Kidnapping has for years been a scourge in Colombia.. A report by the U.S. State Department this year labeled kidnapping “a growing industry in Venezuela,” Colombia’s neighbor to the east. It also stated “groups that specialize in these types of crimes operate with impunity or fear of incarceration, more entrepreneurial criminals hit the streets.”

It is not a criminal act so much as a way to make a living, as The Post’s Juan Forero found today while reporting in Venezuela on the kidnapping of Nationals catcher Wilson Ramos. The following is from him:

In a country with 895 officially registered kidnappings last year, 13 times the 67 abductions that took place a decade ago, kidnapping for ransom has become a big business, said Luis Cedeno, director of Active Peace, a think tank in the capital of Caracas that studies crime.
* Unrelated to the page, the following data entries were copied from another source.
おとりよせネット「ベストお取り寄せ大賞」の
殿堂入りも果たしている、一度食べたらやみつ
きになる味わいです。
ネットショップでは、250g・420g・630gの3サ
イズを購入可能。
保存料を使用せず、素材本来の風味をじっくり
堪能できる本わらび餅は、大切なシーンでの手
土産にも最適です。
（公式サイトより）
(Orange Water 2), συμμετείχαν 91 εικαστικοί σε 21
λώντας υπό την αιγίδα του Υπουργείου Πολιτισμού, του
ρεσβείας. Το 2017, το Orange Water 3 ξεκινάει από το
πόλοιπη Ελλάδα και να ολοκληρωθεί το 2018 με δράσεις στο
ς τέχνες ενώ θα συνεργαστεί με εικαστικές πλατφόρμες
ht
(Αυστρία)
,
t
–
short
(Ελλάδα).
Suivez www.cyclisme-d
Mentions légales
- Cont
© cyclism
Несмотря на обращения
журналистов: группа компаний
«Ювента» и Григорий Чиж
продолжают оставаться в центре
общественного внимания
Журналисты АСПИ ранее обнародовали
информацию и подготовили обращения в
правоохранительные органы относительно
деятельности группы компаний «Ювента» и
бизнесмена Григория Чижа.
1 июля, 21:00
He said with a big target like Ramos, a ballplayer who earned $415,000 in 2011, the culprits are likely to be part of a criminal organization, rather than a fly-by-night team. If they do make contact with the family, Cedeno said, it will likely not be to demand a dead-drop location but rather to give instructions in the first stage of a complex operation in which money is deposited in foreign accounts.
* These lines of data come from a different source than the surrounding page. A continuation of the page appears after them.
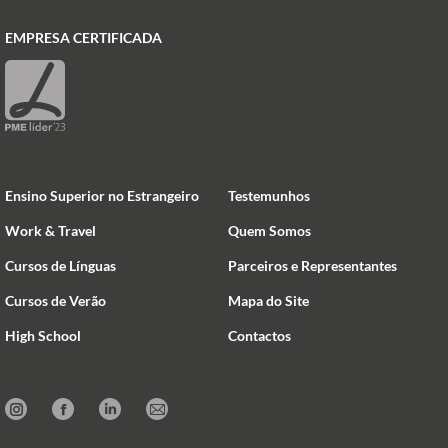
EMPRESA CERTIFICADA
Ensino Superior no Estrangeiro
Testemunhos
Work & Travel
Quem Somos
Cursos de Línguas
Parceiros e Representantes
Cursos de Verão
Mapa do Site
High School
Contactos
Instagram
Facebook
Linkedin
Mail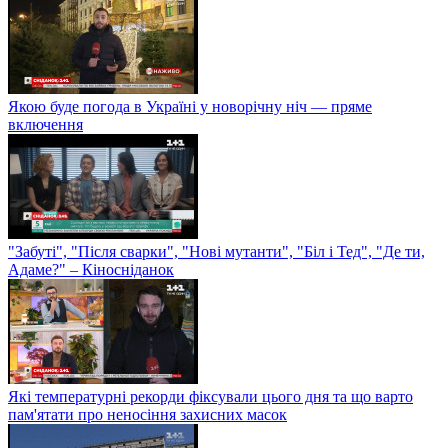
Якою буде погода в Україні у новорічну ніч — пряме
включення
"Забуті", "Після сварки", "Нові мутанти", "Біл і Тед", "Де ти,
Адаме?" – Кіносніданок
Які температурні рекорди фіксували цього дня та що варто
пам'ятати про неносіння захисних масок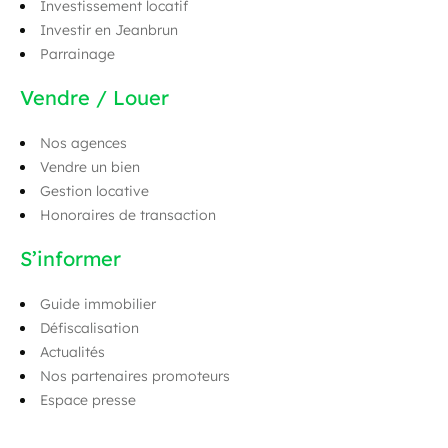
Investissement locatif
Investir en Jeanbrun
Parrainage
Vendre / Louer
Nos agences
Vendre un bien
Gestion locative
Honoraires de transaction
S’informer
Guide immobilier
Défiscalisation
Actualités
Nos partenaires promoteurs
Espace presse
“Ten to 20 million dollars in this case,” he said. “That is what I would expect.”

Ramos’s family, for now, remains in the dark. Tonight, family friend and longtime Venezuela baseball official Enrique Brito said the family had not heard from Ramos’s captors. “They don’t know anything,” he said.

Tamara Corredor, another family friend, as well as Gustavo Marcano, an agent for the ballplayer who has known him five years, said that the family has yet to receive a demand for ransom. The family spent the day in their living room with investigators from Venezuela’s judicial police, as well as officials from other law enforcement agencies, they said.

“We are just waiting for that phone to ring,” Marcano said.